__Text under study__
◆ ◆ ◆ ◆ ◆

# Shop built compression collet chuck



## precisionworks (Jun 12, 2009)

This chuck holds thin walled DOM tubing (.093") for boring or reaming. The 16 segmented slots provide equal pressure all the way around the tubing. 








A short piece of aluminum solid round stock was used, 3.25" diameter, 3" long. Larger stock, like 4" or 5", would have been easier to mount to the face plate. With this diameter, the mounting holes are really close to the face plate hub, so three holes were spot faced & drilled, using the rotary table, at 120 deg spacing.






Three matching holes were drilled & tapped into the end of the aluminum stock. It was then bored out .001" larger than bushing diameter, with a step left inside the bore to locate the bushing. Then to the band saw to cut the slots.







The next step is to prep the OD of the bushing, by first setting tool height to center line using the shop built center height gage.






Then the bushing is mounted on an expanding mandrel for OD turning.







The boring bar is mounted and set to center line height +.010"






The final step (at this stage) is to bore the bushing. The bore measured 1.5550", and it needed to go to 1.562", so only .0035" had to be removed.






The chuck works really well, and maintains perfect centering of the bushings as they are bored.


----------



## gadget_lover (Jun 12, 2009)

I think one more picture needed. The one that shows the DOM tubing in place with whatever clamping mechanism, while it's not spinning? 

Daniel.


----------



## precisionworks (Jun 12, 2009)

I noticed that too, and will post a "still" shot tomorrow. FWIW, the band clamp is an Ideal T-Bolt Standard Clamp 30010:

http://www.idealclamps.com/images2/products/f1/1270.pdf


----------



## gadget_lover (Jun 13, 2009)

That's exactly what I expected... Well, actually I expected a hose clamp.


That looks real nice. 


Daniel


----------



## dom (Jun 13, 2009)

Excellent solution.
That is some real neat cutting with the bandsaw! Was it done by hand?

Cheers
Dom


----------



## precisionworks (Jun 13, 2009)

> Was it done by hand?


Dom,
The uncut part was secured to an 8" x 8" wood block, about a foot long. A 1/2" diameter lag bolt was used for attachment. The first cut was made, part was rotated 90 deg, and made the second cut. Part was rotated 45 deg for the third cut, another 90 deg for the fourth cut, etc., until all eight cuts were done, which produced the sixteen slots.

Band saw is the often seen Delta 14", running a bimetal Lennox blade, 4 tpi hook tooth profile, .025" thick, at "normal" wood cutting speed. With the coarse blade, work has to be fed slowly, but it does a nice job on aluminum up to about 1" thick.


----------



## jhanko (Jun 13, 2009)

Nice project & pictures! +1 for one more pic showing the compression/clamping device...


----------



## precisionworks (Jun 14, 2009)

Shown with T-bolt clamp, after boring a bushing. Grip is also secure enough for reaming. (This face plate is an eBay purchase, and had a nasty surface before a trip under the surface grinder - which made it better than new).

◆ ◆ ◆ ◆ ◆

Retype the collet chuck thread word for word, covering everything from "## precisionworks (Jun 14, 2009)" down to "better than new).". The records that come next have nothing to do with the collet chuck thread.

◆ ◆ ◆ ◆ ◆

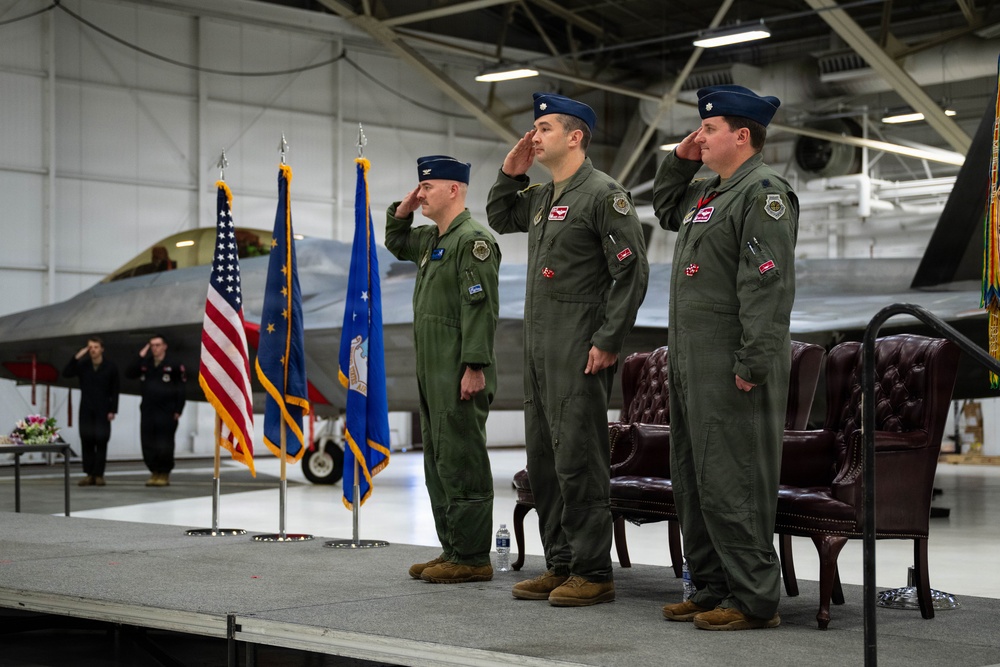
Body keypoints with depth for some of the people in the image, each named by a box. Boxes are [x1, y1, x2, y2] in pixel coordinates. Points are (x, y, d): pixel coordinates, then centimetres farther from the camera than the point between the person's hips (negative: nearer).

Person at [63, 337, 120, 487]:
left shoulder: (110, 367, -1)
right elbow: (66, 373, -8)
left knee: (101, 441, -3)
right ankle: (89, 474, 5)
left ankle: (99, 474, 1)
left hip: (103, 411, -2)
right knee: (86, 441, 1)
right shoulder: (82, 365, 5)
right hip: (86, 410, 2)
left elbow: (115, 390, 0)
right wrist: (77, 357, -15)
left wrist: (113, 410, -6)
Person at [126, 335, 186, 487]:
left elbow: (180, 390, -4)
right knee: (148, 444, 4)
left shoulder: (174, 366, -3)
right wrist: (140, 356, -5)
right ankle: (154, 472, 15)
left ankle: (164, 474, 8)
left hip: (166, 412, -5)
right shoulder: (145, 364, 12)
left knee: (164, 445, -4)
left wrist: (178, 411, -9)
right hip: (147, 411, 5)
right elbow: (129, 373, -2)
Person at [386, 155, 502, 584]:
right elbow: (397, 245, 38)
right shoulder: (431, 238, 18)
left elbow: (481, 308, -20)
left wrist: (475, 367, -24)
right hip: (433, 372, 10)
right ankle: (452, 550, 21)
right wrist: (402, 211, 19)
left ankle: (473, 558, -2)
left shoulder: (474, 239, -13)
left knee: (462, 462, -7)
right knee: (439, 463, 13)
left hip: (461, 376, -10)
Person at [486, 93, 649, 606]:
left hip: (580, 350, -9)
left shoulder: (603, 194, -10)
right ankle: (560, 565, 20)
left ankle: (592, 573, 0)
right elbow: (500, 218, 35)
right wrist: (510, 172, 16)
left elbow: (632, 272, -14)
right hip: (538, 348, 9)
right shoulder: (542, 197, 17)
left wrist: (607, 341, -18)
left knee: (578, 459, -7)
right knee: (543, 461, 11)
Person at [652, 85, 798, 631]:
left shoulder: (764, 194, -13)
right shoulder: (707, 192, 17)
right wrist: (679, 161, 20)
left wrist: (751, 365, -24)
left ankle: (754, 600, 0)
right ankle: (711, 589, 23)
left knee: (731, 483, -7)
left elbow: (769, 286, -20)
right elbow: (664, 210, 38)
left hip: (731, 368, -10)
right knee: (693, 481, 14)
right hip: (690, 362, 10)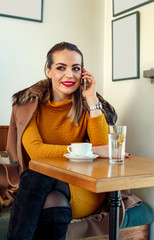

◆ ◆ ◆ ◆ ◆

__Output of the task__
## precisionworks (Jun 14, 2009)

Shown with T-bolt clamp, after boring a bushing. Grip is also secure enough for reaming. (This face plate is an eBay purchase, and had a nasty surface before a trip under the surface grinder - which made it better than new).